As Mikhael mentioned, all ratio-based normalization methods are somewhat sensitive to low counts. The most obvious problem is that ratios involving zeroes are either undefined or yield useless scaling factors of zero. Even if we were to put those aside, we now have the problem of highly discrete ratios generated from very low counts. Taking the median or trimming by quantile for such a discrete distribution performs poorly for getting an estimate of the true scaling factor. A related problem is the fact that low counts yield highly variable ratios, which results in further degradation in performance.

If you absolutely must get normalized expression values for all genes for some reason, then one approach is to filter genes by abundance, compute normalization factors from the filtered subset, and then use the normalization factors on the entire set of genes ("transplanting" the y$samples$norm.factors back into the full set). This assumes that the same scaling biases apply across both low- and high-abundance genes, which is tolerable if you're mainly concerned about composition biases. If you do this, it is important that you do not set keep.lib.sizes=FALSE during subsetting (i.e., don't go out of your way to change the defaults). The normalization factors only make sense in the context of the library sizes with which they are calculated, so if you're doing the normalization manually, you need to make sure that the library sizes during calculation of the factors are the same as the library sizes during their application.

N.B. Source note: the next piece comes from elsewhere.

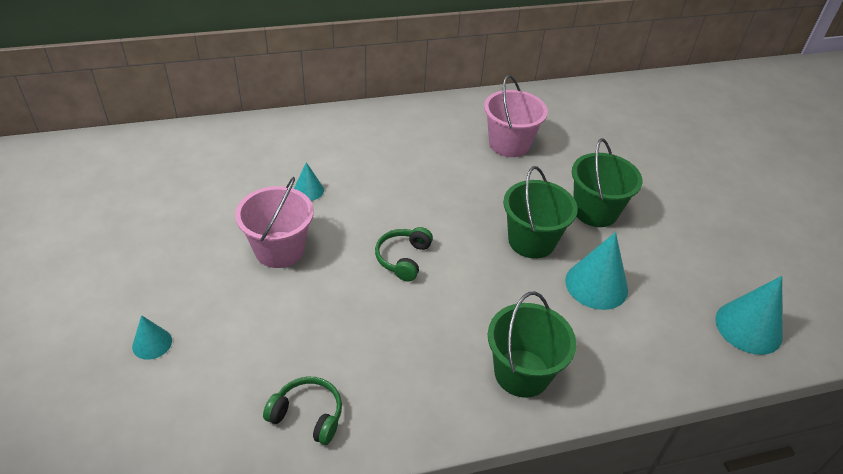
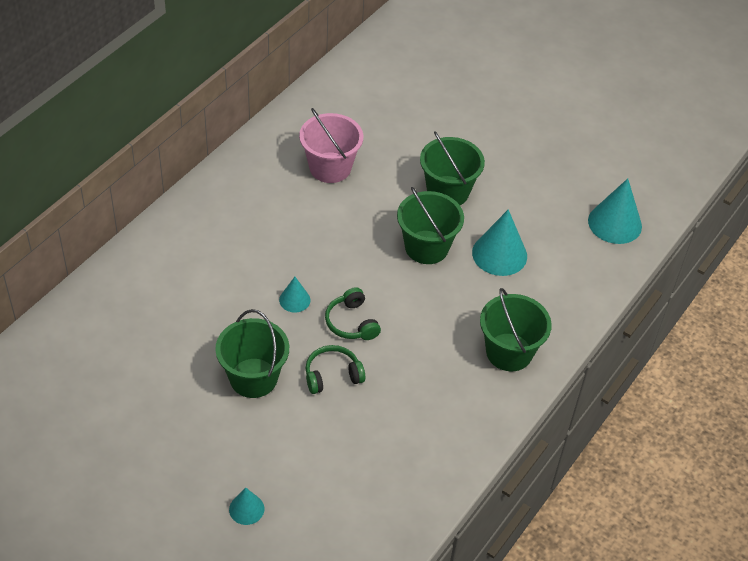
camera: 40 degrees left, 5 degrees up
pink bucket [235,177,313,268] -> green bucket [215,309,289,398]
green headphones [263,377,342,445] -> green headphones moved to [305,345,365,394]
turquoise cone [294,162,324,201] -> turquoise cone moved to [279,277,310,312]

Basically, I have ~ 58.000 transcripts, and I just want to normalize the raw counts and transform them so that I can make comparisons (I have 2 time points and 60 samples per time point).

If you want to do differential expression comparisons, this should be done on the filtered data anyway. Because it is (i) computationally faster, (ii) improves the accuracy of the mean-variance modelling and (iii) reduces the severity of the multiple testing correction.